Unleashing the Power of AI: Exploring its Ability to Replicate Human Compositional Thinking

Summary: Researchers have developed a technique called Meta-learning for Compositionality (MLC), which enhances the generalization skills of artificial neural networks. MLC involves episodic training to improve the network’s ability to grasp and expand on new concepts. Surprisingly, MLC has matched or surpassed human performance in various tasks. This technique could be used to enhance the capabilities of popular models like ChatGPT and GPT-4.

Key Facts:

  1. The MLC technique focuses on episodic training of neural networks to improve their compositional generalization skills.
  2. In tasks involving novel word combinations, MLC performed at the same level or better than human participants.
  3. Despite advancements in AI models like ChatGPT and GPT-4, they still struggle with compositional generalization, but MLC could be a solution.

Source: NYU

Humans have the ability to learn a new concept and immediately apply it to understand related uses of that concept. But can machines do the same?

In the late 1980s, philosophers and cognitive scientists Jerry Fodor and Zenon Pylyshyn suggested that artificial neural networks, which power AI and machine learning, are not capable of making these connections, known as “compositional generalizations.”

However, over the years, scientists have been working on ways to instill this capacity in neural networks, with mixed success. The debate has been ongoing.

Researchers from New York University and Pompeu Fabra University in Spain have now developed a technique called Meta-learning for Compositionality (MLC), reported in the journal Nature, that advances the ability of tools like ChatGPT to make compositional generalizations.

MLC outperforms existing approaches and performs on par with or even better than humans in certain cases.

MLC trains neural networks, which drive technologies like ChatGPT and natural language processing, to improve their compositional generalization skills through practice.

While developers of existing systems have hoped that compositional generalization would emerge from standard training methods, MLC shows that explicit practice of these skills allows the systems to unlock new capabilities.

“For 35 years, researchers in cognitive science, AI, linguistics, and philosophy have been debating whether neural networks can achieve human-like systematic generalization,” says Brenden Lake, an assistant professor at NYU. “We have shown, for the first time, that a generic neural network can mimic or exceed human systematic generalization in a head-to-head comparison.”

To enhance compositional learning in neural networks, the researchers created MLC, a novel learning procedure where a network is continuously updated to improve its skills over a series of episodes.

In each episode, MLC receives a new word and is asked to use it compositionally.
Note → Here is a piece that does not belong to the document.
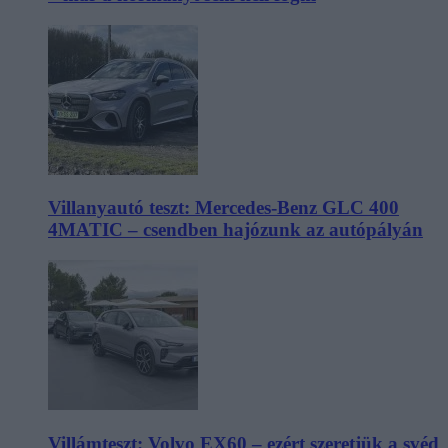
Villanyautó teszt: Mercedes-Benz GLC 400
4MATIC – csendben hajózunk az autópályán
Villámteszt: Volvo EX60 – ezért szeretjük a svéd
For example, it might be given the word “jump” and asked to create new word combinations like “jump twice” or “jump around right twice.” MLC then receives a new episode with a different word, continuing to improve its compositional skills.

To test the effectiveness of MLC, the researchers conducted experiments with human participants, mimicking the tasks performed by MLC. In addition, they had participants learn the meaning of nonsensical terms and apply them in different ways.

MLC performed as well as or better than humans in these experiments. It also outperformed ChatGPT and GPT-4, which struggled with this type of learning task.

“Large language models such as ChatGPT still struggle with compositional generalization, though they have improved in recent years,” says Marco Baroni, a researcher at Pompeu Fabra University. “But we believe that MLC can further improve their compositional skills.”

About this artificial intelligence research news

Author: James Devitt
Source: NYU
Contact: James Devitt – NYU
Image: The image is credited to Neuroscience News

Original Research: Open access.
Human-like systematic generalization through a meta-learning neural network” by Brenden Lake et al. Nature


Abstract

Human-like systematic generalization through a meta-learning neural network

The power of human language and thought arises from systematic compositionality—the algebraic ability to understand and produce novel combinations from known components.

Fodor and Pylyshyn famously argued that artificial neural networks lack this capacity and are therefore not viable models of the mind. Neural networks have advanced considerably in the years since, yet the systematicity challenge persists.

Here we successfully address Fodor and Pylyshyn’s challenge by providing evidence that neural networks can achieve human-like systematicity when optimized for their compositional skills.

To do so, we introduce the meta-learning for compositionality (MLC) approach for guiding training through a dynamic stream of compositional tasks. To compare humans and machines, we conducted human behavioral experiments using an instruction learning paradigm.

After considering seven different models, we found that, in contrast to perfectly systematic but rigid probabilistic symbolic models, and perfectly flexible but unsystematic neural networks, only MLC achieves both the systematicity and flexibility needed for human-like generalization. MLC also advances the compositional skills of machine learning systems in several systematic generalization benchmarks.

Our results show how a standard neural network architecture, optimized for its compositional skills, can mimic human systematic generalization in a head-to-head comparison.